Problem to work on →
Every entry should be returned unchanged, with the pictures omitted.

Available records →
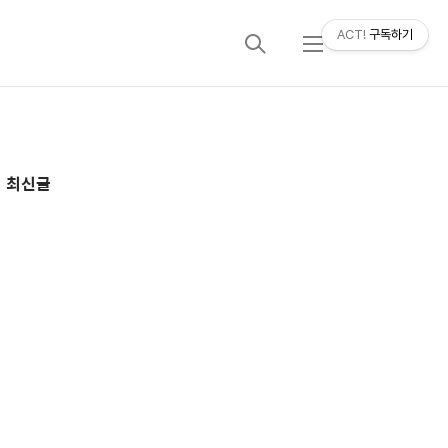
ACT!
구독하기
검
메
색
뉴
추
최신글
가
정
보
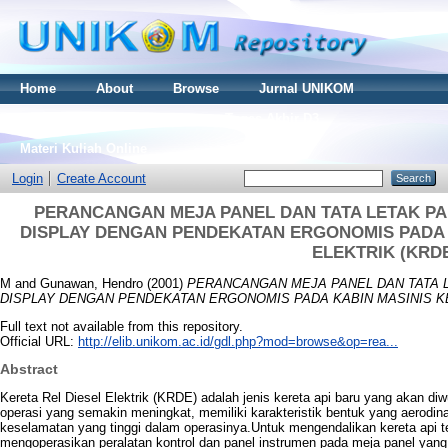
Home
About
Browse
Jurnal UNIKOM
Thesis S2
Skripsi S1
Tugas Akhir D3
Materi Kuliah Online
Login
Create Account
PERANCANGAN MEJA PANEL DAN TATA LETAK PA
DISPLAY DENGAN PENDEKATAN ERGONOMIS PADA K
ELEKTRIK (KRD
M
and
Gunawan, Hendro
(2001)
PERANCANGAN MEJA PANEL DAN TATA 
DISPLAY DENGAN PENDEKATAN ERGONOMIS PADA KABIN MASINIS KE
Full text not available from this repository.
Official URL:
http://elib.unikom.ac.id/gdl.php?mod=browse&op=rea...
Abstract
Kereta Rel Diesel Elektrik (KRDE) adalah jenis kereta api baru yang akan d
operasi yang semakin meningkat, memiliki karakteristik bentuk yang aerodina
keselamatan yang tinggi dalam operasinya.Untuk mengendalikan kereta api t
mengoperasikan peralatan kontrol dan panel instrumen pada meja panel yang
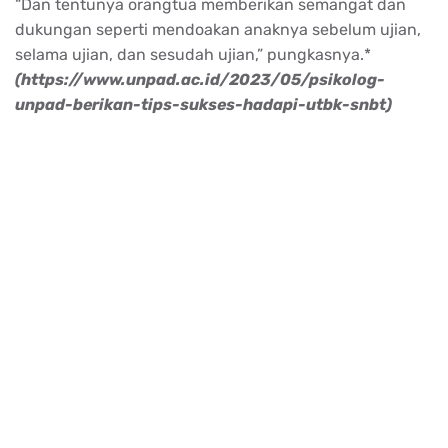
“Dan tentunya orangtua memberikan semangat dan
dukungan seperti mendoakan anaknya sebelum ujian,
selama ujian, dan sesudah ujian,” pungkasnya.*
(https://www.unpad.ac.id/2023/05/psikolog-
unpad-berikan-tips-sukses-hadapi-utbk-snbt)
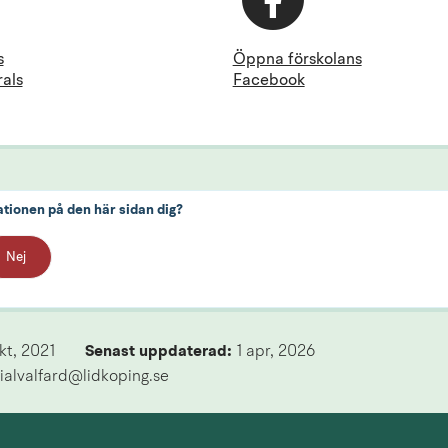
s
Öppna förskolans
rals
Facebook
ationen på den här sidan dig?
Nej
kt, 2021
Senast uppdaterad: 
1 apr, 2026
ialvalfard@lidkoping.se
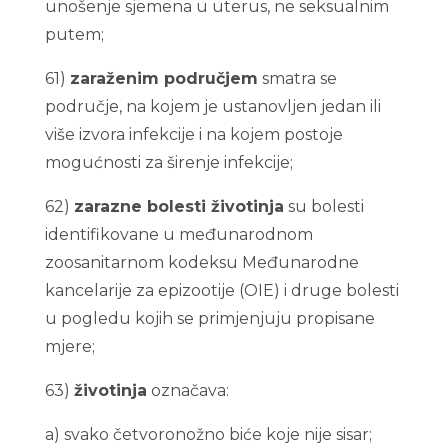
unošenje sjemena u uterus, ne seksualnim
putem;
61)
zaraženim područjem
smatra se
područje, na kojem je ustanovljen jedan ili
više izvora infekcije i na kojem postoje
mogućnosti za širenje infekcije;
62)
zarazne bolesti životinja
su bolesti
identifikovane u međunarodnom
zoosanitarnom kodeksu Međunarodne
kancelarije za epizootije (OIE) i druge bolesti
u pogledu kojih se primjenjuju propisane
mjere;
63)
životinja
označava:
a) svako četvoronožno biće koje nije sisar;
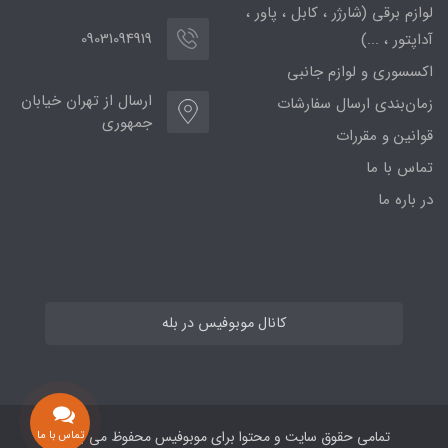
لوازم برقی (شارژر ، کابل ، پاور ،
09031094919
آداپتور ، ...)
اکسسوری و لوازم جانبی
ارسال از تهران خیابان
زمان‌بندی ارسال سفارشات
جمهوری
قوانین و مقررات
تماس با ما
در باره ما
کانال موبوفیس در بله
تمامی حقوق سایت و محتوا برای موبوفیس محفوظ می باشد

Exercise output →
ACT!
구독하기
검
메
색
뉴
추
최신글
가
정
보
Home
About
Browse
Jurnal UNIKOM
Thesis S2
Skripsi S1
Tugas Akhir D3
Materi Kuliah Online
Login
Create Account
PERANCANGAN MEJA PANEL DAN TATA LETAK PA
DISPLAY DENGAN PENDEKATAN ERGONOMIS PADA K
ELEKTRIK (KRD
M
and
Gunawan, Hendro
(2001)
PERANCANGAN MEJA PANEL DAN TATA 
DISPLAY DENGAN PENDEKATAN ERGONOMIS PADA KABIN MASINIS KE
Full text not available from this repository.
Official URL:
http://elib.unikom.ac.id/gdl.php?mod=browse&op=rea...
Abstract
Kereta Rel Diesel Elektrik (KRDE) adalah jenis kereta api baru yang akan d
operasi yang semakin meningkat, memiliki karakteristik bentuk yang aerodina
keselamatan yang tinggi dalam operasinya.Untuk mengendalikan kereta api t
mengoperasikan peralatan kontrol dan panel instrumen pada meja panel yang
“Dan tentunya orangtua memberikan semangat dan
dukungan seperti mendoakan anaknya sebelum ujian,
selama ujian, dan sesudah ujian,” pungkasnya.*
(https://www.unpad.ac.id/2023/05/psikolog-
unpad-berikan-tips-sukses-hadapi-utbk-snbt)
s
Öppna förskolans
rals
Facebook
ationen på den här sidan dig?
Nej
kt, 2021
Senast uppdaterad: 
1 apr, 2026
ialvalfard@lidkoping.se
unošenje sjemena u uterus, ne seksualnim
putem;
61)
zaraženim područjem
smatra se
područje, na kojem je ustanovljen jedan ili
više izvora infekcije i na kojem postoje
mogućnosti za širenje infekcije;
62)
zarazne bolesti životinja
su bolesti
identifikovane u međunarodnom
zoosanitarnom kodeksu Međunarodne
kancelarije za epizootije (OIE) i druge bolesti
u pogledu kojih se primjenjuju propisane
mjere;
63)
životinja
označava:
a) svako četvoronožno biće koje nije sisar;
لوازم برقی (شارژر ، کابل ، پاور ،
09031094919
آداپتور ، ...)
اکسسوری و لوازم جانبی
ارسال از تهران خیابان
زمان‌بندی ارسال سفارشات
جمهوری
قوانین و مقررات
تماس با ما
در باره ما
کانال موبوفیس در بله
تمامی حقوق سایت و محتوا برای موبوفیس محفوظ می باشد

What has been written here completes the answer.